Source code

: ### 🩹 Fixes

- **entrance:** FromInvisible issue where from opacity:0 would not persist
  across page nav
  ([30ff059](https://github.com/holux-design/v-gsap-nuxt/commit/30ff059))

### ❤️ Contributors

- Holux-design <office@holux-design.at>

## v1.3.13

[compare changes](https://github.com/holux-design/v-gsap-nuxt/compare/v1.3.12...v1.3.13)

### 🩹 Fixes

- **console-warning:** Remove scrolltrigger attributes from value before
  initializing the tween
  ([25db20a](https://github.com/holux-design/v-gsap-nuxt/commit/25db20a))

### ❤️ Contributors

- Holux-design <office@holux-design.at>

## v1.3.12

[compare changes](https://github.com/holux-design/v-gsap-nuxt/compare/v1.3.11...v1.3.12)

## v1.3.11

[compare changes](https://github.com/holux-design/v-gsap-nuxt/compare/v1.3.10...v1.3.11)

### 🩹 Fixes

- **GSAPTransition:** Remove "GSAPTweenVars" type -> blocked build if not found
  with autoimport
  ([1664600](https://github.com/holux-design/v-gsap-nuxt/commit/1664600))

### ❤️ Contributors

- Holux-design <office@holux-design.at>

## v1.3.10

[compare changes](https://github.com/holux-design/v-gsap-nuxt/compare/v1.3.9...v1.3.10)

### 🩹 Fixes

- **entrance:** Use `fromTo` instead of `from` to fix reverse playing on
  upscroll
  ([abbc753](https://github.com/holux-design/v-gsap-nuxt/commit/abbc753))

□ □ □

_Your task_. Search the data for the string "Remove" and copy every line where it appears.

_Answer section_.
- **console-warning:** Remove scrolltrigger attributes from value before
- **GSAPTransition:** Remove "GSAPTweenVars" type -> blocked build if not found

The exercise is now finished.